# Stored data

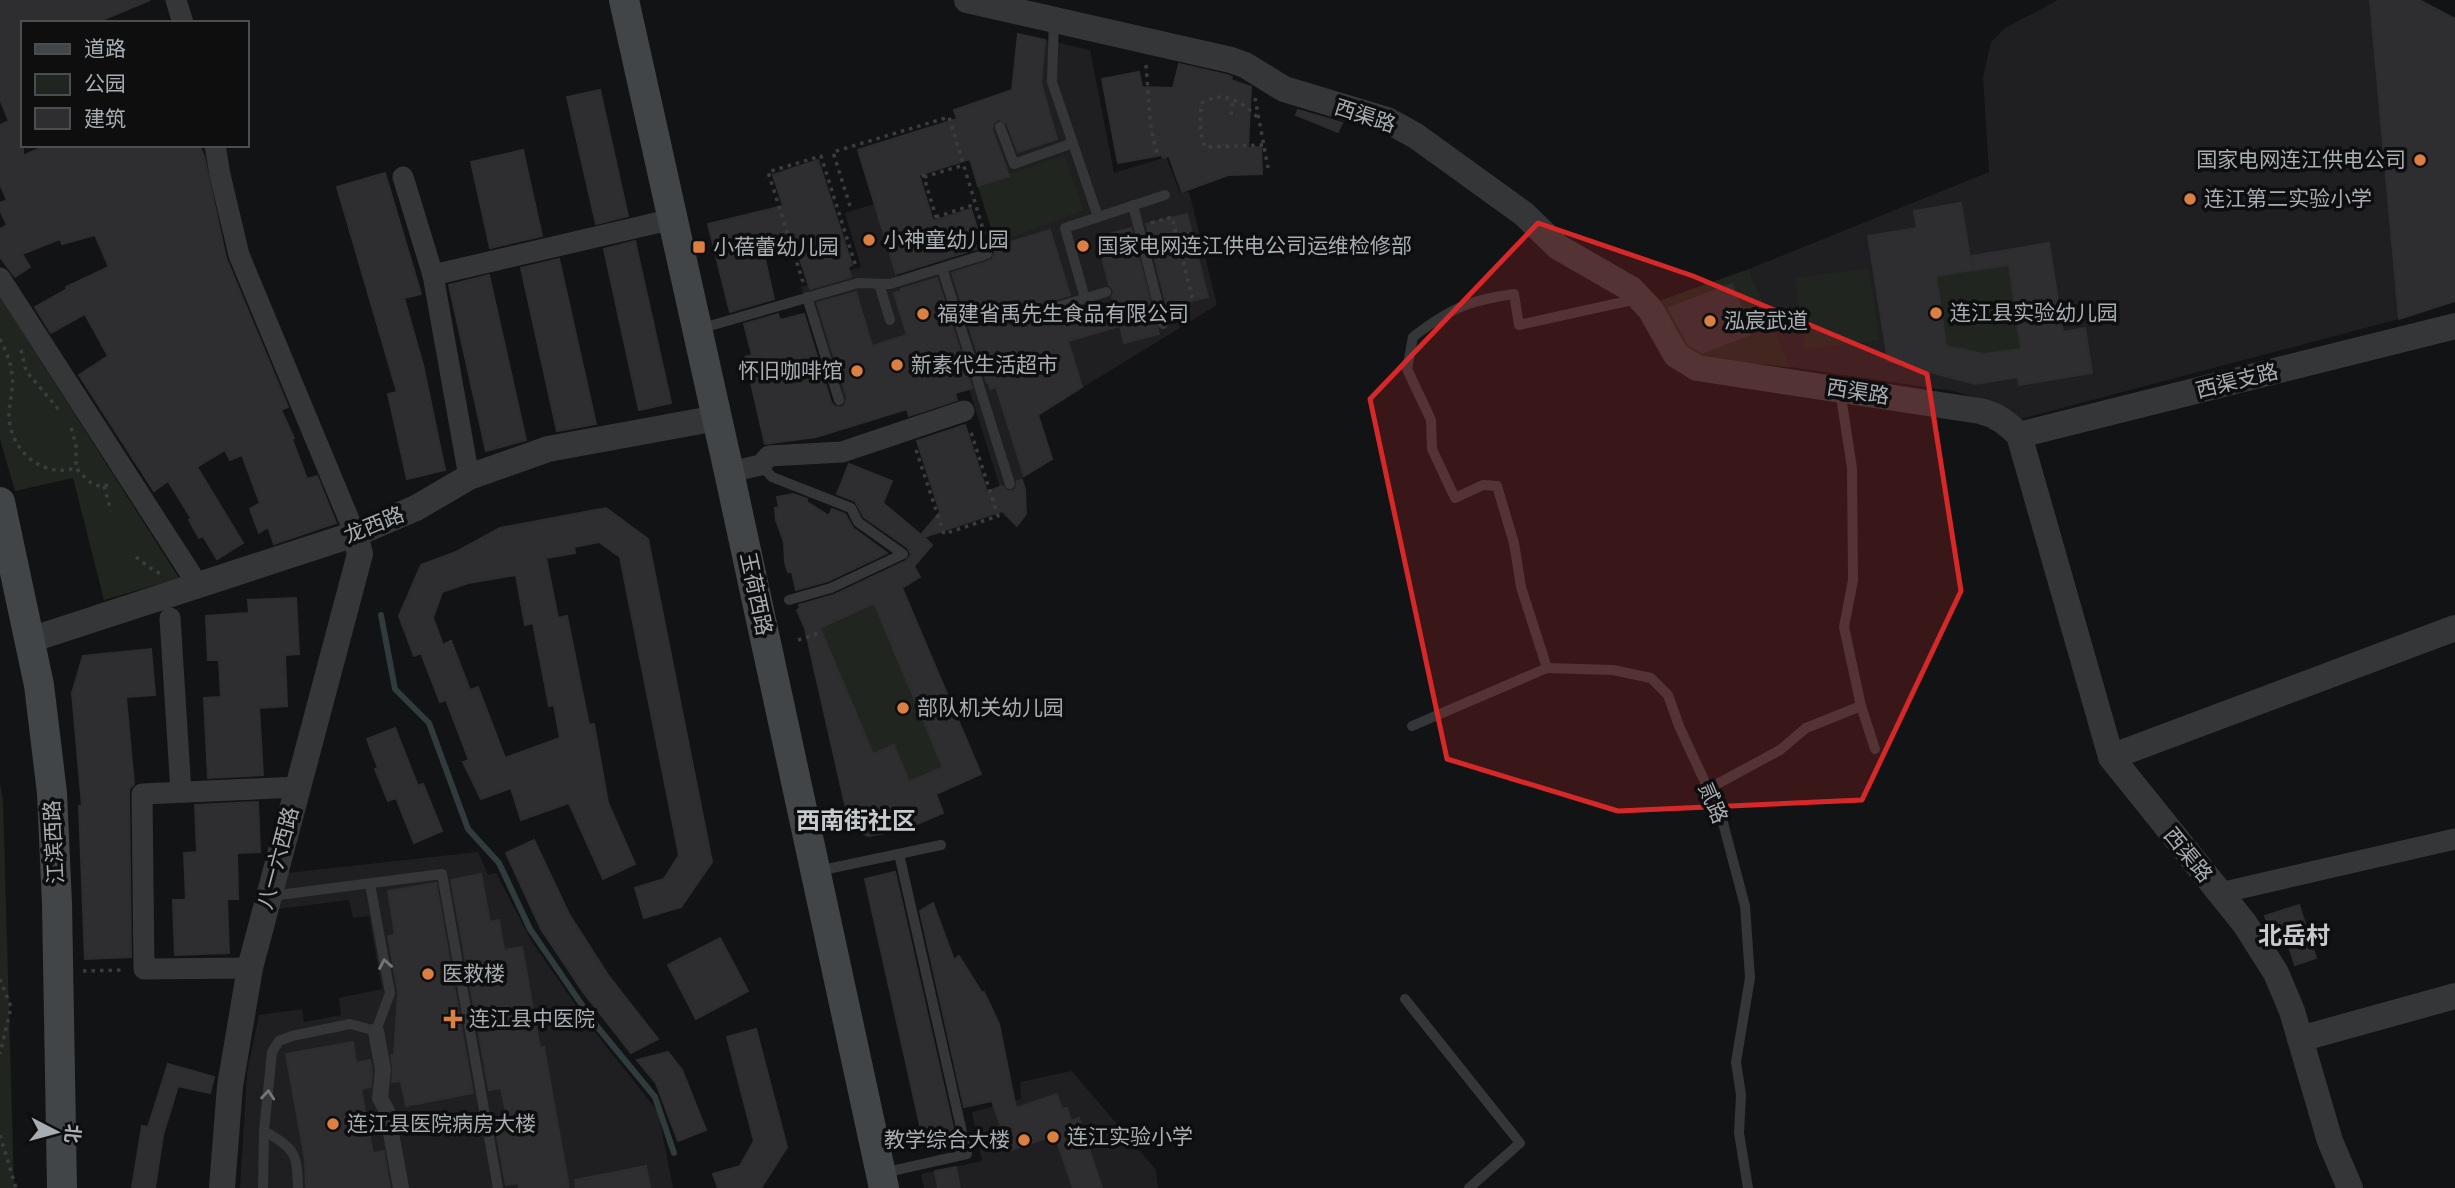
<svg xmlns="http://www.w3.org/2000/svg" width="2455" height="1188" viewBox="0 0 2455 1188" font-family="'Public Sans','Noto Sans SC',sans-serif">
	<rect width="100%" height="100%" fill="#121314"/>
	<g fill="#1f1f21">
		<polygon points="2058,0 2370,0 2399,319 2017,420 1985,400 1953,391 1790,367 1749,269 1989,172 1983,77 1991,42 2005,28"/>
		<polygon points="1018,34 1090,50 1114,173 1166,157 1180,193 1189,192 1217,305 1038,415 1052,459 1024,476 1022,480 1025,489 1026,514 1020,522 1014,523 1010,519 969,389 844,429 801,287 861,267 845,213 874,204 897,276 991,247 993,235 954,110 1012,90"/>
		<polygon points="478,852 488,875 496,873 532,942 591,1027 658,1112 673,1188 240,1188 247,1073 259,1015 302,1009 304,1022 341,1015 339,998 382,989 369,916 353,918 349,900 278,909 287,873"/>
		<polygon points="1072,1071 1156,1170 1158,1188 924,1188 921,1174 982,1161 972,1112 1021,1099 1020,1082"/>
	</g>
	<g fill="#20261f">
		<polygon points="1064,155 1084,210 996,243 978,186"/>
		<polygon points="2009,265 2021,349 1984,354 1946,346 1936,276"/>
		<polygon points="1869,268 1879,340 1805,350 1795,278"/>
		<polygon points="1749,269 1790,367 1688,358 1653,303"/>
		<polygon points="0,297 179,578 104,600 73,478 15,491 0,439"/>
		<polygon points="874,603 943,767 928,774 918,802 894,745 873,754 821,628"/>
		<polygon points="0,784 3,801 14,1188 0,1188"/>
	</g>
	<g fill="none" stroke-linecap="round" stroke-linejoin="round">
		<polyline stroke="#2f3b3d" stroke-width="6" points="381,615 395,689 429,723 468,829 499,863 530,929 595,1024 655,1097 674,1153"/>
	</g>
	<g fill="#2e2e30" stroke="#2d2d30" stroke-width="2" fill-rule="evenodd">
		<polygon points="0,0 150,0 95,23 23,23 23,156 47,145 199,145 204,156 226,258 288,407 281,410 294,438 292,439 307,479 317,476 336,523 274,544 268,527 259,533 250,509 260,503 242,455 230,460 225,450 197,467 243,543 217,559 203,536 199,538 189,520 191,518 168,481 154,491 79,375 108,356 85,314 51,333 35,307 67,289 66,287 109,267 95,235 62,244 60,239 22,254 30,267 15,277 0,257 0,229 7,225 0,210 0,203 7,200 0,184 0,125 9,121 0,99"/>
		<polygon points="2370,0 2419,0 2455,19 2455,301 2399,319"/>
		<polygon points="1018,34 1045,40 1041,83 1057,139 1018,152 1007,124 998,119 994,123 992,129 1009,176 978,186 970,159 919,175 933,221 971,209 983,247 896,274 858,150 957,119 954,110 1012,90"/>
		<polygon points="1179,64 1227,75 1232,77 1231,80 1251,87 1248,148 1261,147 1262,174 1228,175 1182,192 1169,156 1163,158 1162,155 1118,163 1102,79 1139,72 1142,87 1173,88"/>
		<polygon points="600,90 628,216 596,224 567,97"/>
		<polygon points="1298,110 1342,123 1338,132 1296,115"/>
		<polygon points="523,150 542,236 490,248 471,162"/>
		<polygon points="818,160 852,265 848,267 851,277 810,289 796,247 764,255 774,299 730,312 708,224 783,206 773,175"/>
		<polygon points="385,173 421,294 404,298 423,365 445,470 407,479 388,394 397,392 337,187"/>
		<polygon points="1961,203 1972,270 1936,276 1946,346 1984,354 2021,349 2009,265 1974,270 1972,256 2049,243 2063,332 2085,328 2092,373 2019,385 2018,377 1975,384 1888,361 1868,236 1917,228 1914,211"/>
		<polygon points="1187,214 1208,297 1167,307 1146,224"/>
		<polygon points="1131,228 1159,334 1124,343 1120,326 1068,341 1082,387 1038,415 1052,459 1024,476 996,387 990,389 989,383 987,383 952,273 992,260 995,252 991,248 1050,230 1070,295 1013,312 1009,315 1007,322 1010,326 1017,328 1074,310 1077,319 1115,308 1112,297 1114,290 1109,285 1097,237"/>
		<polygon points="635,241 671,403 639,410 604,249"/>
		<polygon points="559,259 596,424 557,431 521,268"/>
		<polygon points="489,275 526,440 486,451 449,285"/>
		<polygon points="937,278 972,388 955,393 957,400 909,416 907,409 816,437 765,444 745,357 752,355 744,324 778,314 780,320 804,314 831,402 834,406 841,408 845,405 847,398 817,303 856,292 872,346 907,335 894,293 901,291 901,289"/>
		<polygon points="1732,284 1751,334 1702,353 1688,344 1669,308"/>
		<path d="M965,425L987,492L1002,486L1008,491H1013L1017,486V481L1022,480L1025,489L1026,514L1017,526L1002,511L924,537L932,545L914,566L920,577L902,588L981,774L936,794L943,813L903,830L868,836L853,829L849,822L805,628L797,610L800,608L799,605L834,595L906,561L911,555L908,548L864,517L855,501L837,494L849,464L892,481L883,503L921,535L940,512L917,441ZM874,603L943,767L909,782L894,745L873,754L820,628Z"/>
		<polygon points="793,494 807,499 807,502 829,516 832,509 845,514 853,528 887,553 828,581 796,590 792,572 788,572 785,562 784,542 776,520 775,508 779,507 777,497"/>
		<path d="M606,508L648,539L712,862L681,907L644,918L635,888L664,879L679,855L620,557L599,542L574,547L575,553L546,558L558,618L567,616L589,725L594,724L608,803L635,864L603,879L569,803L521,820L511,788L481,799L463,762L469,760L446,700L440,702L421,653L414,656L399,616L421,565L456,552L500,528ZM516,575L525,625L533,623L549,706L554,705L560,738L505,758L478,687L470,690L451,641L443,645L433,618L442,592L468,583Z"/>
		<polygon points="296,598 299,654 285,655 287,706 259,708 263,775 208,778 204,698 221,697 219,660 208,660 206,616 249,613 248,600"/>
		<polygon points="151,649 155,695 126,697 134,784 129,789 129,794 131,957 85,959 79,806 82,806 72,693 83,656"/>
		<polygon points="395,728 418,786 423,784 442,831 414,843 396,798 388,801 375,769 378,768 367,739"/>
		<polygon points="258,802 260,852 237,853 238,899 227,899 229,953 175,955 173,900 186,900 184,853 197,852 195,805"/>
		<polygon points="534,840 569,914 608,975 658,1039 631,1053 583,992 541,929 506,853"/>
		<polygon points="895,872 955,1136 924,1143 865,879"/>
		<polygon points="481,874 490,922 499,920 504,950 522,947 540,1048 544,1047 569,1188 519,1188 518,1183 506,1185 494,1120 507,1118 501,1088 489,1090 451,880"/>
		<polygon points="436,883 473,1093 406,1106 401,1081 392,1082 393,1069 391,1055 394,1055 398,992 388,936 395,935 388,891"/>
		<polygon points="933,903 954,960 959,956 982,993 984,992 999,1024 1016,1108 1057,1094 1062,1109 1067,1108 1071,1121 1079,1118 1102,1188 1073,1188 1055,1135 1009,1151 992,1101 964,1107 920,911"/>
		<polygon points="2299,905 2316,958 2295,965 2287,941 2271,933 2265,916"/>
		<polygon points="720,938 748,991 696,1019 668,965"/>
		<polygon points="756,1029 787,1147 761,1188 718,1188 713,1174 740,1166 754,1141 727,1037"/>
		<polygon points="353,1042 356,1063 370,1060 372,1070 371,1087 361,1089 373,1153 384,1151 390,1188 306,1188 305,1160 286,1054"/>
		<polygon points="668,1052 682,1070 706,1130 678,1141 656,1083 637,1060"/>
		<polygon points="168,1064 214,1077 210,1093 178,1086 163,1135 155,1188 132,1188 142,1126 148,1127"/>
		<polygon points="646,1166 650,1188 576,1188 575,1180"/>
		<polygon points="956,1167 960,1188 938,1188 935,1171"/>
	</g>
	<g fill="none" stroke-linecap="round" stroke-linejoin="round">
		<g stroke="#3a3d3f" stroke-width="3.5" stroke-dasharray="3.5 5" stroke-linecap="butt">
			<polyline points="1146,65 1151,129 1158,157"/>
			<polyline points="1255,98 1268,168"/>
			<polyline points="1231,115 1233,99"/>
			<path d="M1257,117C1242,101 1222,90 1202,103C1199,117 1200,134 1205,147L1263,145"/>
			<polyline points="923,174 937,220"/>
			<polyline points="924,177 964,165"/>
			<polyline points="850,206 833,152 949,117 987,242"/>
			<polyline points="936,217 976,204"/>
			<polyline points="1151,223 1172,217 1193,301"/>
			<polyline points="803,282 768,172 821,156 856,267 854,267"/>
			<path d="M0,339C5,350 11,362 12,374C14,387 10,399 9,412C8,448 40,479 76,468C87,480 94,490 111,484"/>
			<polyline points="21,350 26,371 59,410"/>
			<polyline points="71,428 76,445 76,468"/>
			<polyline points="916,450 944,534 998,516 970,429"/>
			<polyline points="104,486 111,511"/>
			<polyline points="136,557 153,570 161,574"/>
			<polyline points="798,640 822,632"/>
			<polyline points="83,971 125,970"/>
			<polyline points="0,979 11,1007 0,1054"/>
			<polyline points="0,1135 16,1188"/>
		</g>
		<g stroke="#343638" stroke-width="10">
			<polyline points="1054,20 1052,82 1098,217"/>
			<polyline points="1000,127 1014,164 1073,143"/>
			<polyline points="1133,205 1163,324"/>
			<polyline points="942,268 1010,484"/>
			<polyline points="879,284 890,320"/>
			<polyline points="807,297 839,400"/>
			<polyline points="1085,298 1065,228 1165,195"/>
			<polyline points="1015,320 1106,292"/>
			<polyline points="699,329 858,283 890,284 987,254"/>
			<polyline points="1840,390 1852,468 1853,580 1844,627 1861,706 1875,749"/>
			<polyline points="761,465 772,477 851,508 858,522 903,554 831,588 789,600"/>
			<path d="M1547,668L1521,587L1514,543L1497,486L1483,485L1455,498L1432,449L1431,420L1407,369L1413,337C1449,309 1469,300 1514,294L1519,325L1637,299"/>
			<polyline points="1412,726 1547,668 1613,670 1651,678 1668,695 1679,726 1722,819 1745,906 1750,978 1736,1062 1741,1095 1739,1133 1748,1188"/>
			<polyline points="1708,789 1780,750 1806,728 1861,706"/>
			<polyline points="818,871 941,845"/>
			<polyline points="271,896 442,874 498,1188"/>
			<polyline points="1405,999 1520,1143 1469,1188"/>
			<path d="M264,1131C295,1149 297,1152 298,1188"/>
			<polyline points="883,1173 967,1154 899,854"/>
			<polyline points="263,1188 264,1131 272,1052 279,1041 292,1036 350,1024 376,1031 390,993 370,884"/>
		</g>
		<polyline stroke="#343638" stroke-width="16" points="376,1031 383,1070 380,1098 387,1111 401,1188"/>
		<g stroke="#343638" stroke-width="21">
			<polyline points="176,0 183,23"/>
			<polyline points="215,145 220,175 239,255 355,534"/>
			<polyline points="403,177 433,275 469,477"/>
			<polyline points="433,275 673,219"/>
			<polyline points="0,278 198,585"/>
			<polyline points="729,472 761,465 769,456 842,452 964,411"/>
			<polyline points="170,618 181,792"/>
			<polyline points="2220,893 2455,839"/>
			<polyline points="250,968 144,969 142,794 298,787"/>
		</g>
		<g stroke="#343638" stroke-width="26">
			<path d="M967,0L1231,60L1245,65L1284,89L1387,120L1416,136L1524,214L1558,247L1631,289L1650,309L1676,355L1697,368L1980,411C1997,415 2007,423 2019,435L2111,757L2245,924L2276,973L2292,1011L2330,1141L2350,1188"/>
			<polyline points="2019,435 2455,326"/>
			<polyline points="30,640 355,534 416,508 469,477 548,449 717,418"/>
			<polyline points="2111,757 2455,628"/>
			<polyline points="2300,1039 2455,996"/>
			<polyline points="222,1188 230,1086 250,968 360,554 355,534"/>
		</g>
		<g stroke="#424548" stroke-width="30">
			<polyline points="624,0 729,472 884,1188"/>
			<polyline points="0,502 39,685 52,793 57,904 62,1188"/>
		</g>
	</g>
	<defs><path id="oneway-chevron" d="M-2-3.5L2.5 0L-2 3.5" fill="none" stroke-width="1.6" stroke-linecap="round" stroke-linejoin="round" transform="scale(1.75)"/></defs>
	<g stroke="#73777c">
		<use href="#oneway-chevron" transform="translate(385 964) rotate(-100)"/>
		<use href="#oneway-chevron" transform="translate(268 1095) rotate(-85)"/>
	</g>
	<path fill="#d62828" fill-opacity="0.2" stroke="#d62828" stroke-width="5" stroke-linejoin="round" d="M1538,223L1693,276L1927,374L1961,591L1862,800L1618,811L1447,759L1370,399Z"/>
	<g fill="#dc7f42" stroke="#0e0e0f" stroke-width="2.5">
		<circle cx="2420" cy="160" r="7"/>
		<circle cx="2190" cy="199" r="7"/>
		<circle cx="869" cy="240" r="7"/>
		<circle cx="1083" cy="246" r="7"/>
		<rect x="692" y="240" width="14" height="14" rx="3.5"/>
		<circle cx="1936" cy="313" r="7"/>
		<circle cx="923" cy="314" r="7"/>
		<circle cx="1710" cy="321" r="7"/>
		<circle cx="897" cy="365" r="7"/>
		<circle cx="857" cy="371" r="7"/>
		<circle cx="903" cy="708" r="7"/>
		<circle cx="428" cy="974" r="7"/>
		<path d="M449.5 1008.5h7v7h7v7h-7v7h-7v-7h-7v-7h7z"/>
		<circle cx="333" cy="1124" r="7"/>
		<circle cx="1053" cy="1137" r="7"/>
		<circle cx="1024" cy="1140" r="7"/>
	</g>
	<g text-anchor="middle" stroke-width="7" stroke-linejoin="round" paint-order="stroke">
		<g font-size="21" fill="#a6adb3" stroke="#0e0e0f">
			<text transform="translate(1365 116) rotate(18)" y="7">西渠路</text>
			<text transform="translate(2237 381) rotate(-14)" y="7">西渠支路</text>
			<text transform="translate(1858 392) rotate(9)" y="7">西渠路</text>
			<text transform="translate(374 525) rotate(-22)" y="7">龙西路</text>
			<text transform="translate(756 594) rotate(78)" y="7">玉荷西路</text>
			<text transform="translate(1713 803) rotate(67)" y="7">贰路</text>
			<text transform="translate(54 842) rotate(-93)" y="7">江滨西路</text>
			<text transform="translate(2188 855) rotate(51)" y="7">西渠路</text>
			<text transform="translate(278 858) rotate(-75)" y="7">八一六西路</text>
		</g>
		<g font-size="21" fill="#a6adb3" stroke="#0e0e0f" text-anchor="start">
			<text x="2406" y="167" text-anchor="end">国家电网连江供电公司</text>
			<text x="2204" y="206">连江第二实验小学</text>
			<text x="883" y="247">小神童幼儿园</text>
			<text x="1097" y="253">国家电网连江供电公司运维检修部</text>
			<text x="713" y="254">小蓓蕾幼儿园</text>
			<text x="1950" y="320">连江县实验幼儿园</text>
			<text x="937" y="321">福建省禹先生食品有限公司</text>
			<text x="1724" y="328">泓宸武道</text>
			<text x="911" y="372">新素代生活超市</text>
			<text x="843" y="378" text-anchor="end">怀旧咖啡馆</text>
			<text x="917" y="715">部队机关幼儿园</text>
			<text x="442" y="981">医救楼</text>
			<text x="469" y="1026">连江县中医院</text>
			<text x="347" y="1131">连江县医院病房大楼</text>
			<text x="1067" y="1144">连江实验小学</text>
			<text x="1010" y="1147" text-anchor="end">教学综合大楼</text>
		</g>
		<g font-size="24" font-weight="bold" fill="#c6cbcf" stroke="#0e0e0f">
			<text x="856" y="829">西南街社区</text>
			<text x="2294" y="944">北岳村</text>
		</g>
	</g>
	<rect x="21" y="21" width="228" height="126" fill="#0e0e0f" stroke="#4b4e51" stroke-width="2"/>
	<rect x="35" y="44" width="35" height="10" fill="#424548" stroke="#4b4e51" stroke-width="2"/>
	<text x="84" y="56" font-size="21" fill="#a6adb3">道路</text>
	<rect x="35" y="74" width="35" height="21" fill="#20261f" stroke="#4b4e51" stroke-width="2"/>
	<text x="84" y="91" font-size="21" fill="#a6adb3">公园</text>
	<rect x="35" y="108" width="35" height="21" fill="#2e2e30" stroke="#4b4e51" stroke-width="2"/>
	<text x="84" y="126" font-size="21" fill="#a6adb3">建筑</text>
	<g transform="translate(56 1132) rotate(96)" stroke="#0e0e0f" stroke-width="5" paint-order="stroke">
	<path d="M0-5L12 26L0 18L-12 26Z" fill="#a6adb3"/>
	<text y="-10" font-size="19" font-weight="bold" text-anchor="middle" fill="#a6adb3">北</text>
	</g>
</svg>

# What you need to do
Copy out, from the data above, every line holding the word "middle".

# Solution to this exercise
	<g text-anchor="middle" stroke-width="7" stroke-linejoin="round" paint-order="stroke">
	<text y="-10" font-size="19" font-weight="bold" text-anchor="middle" fill="#a6adb3">北</text>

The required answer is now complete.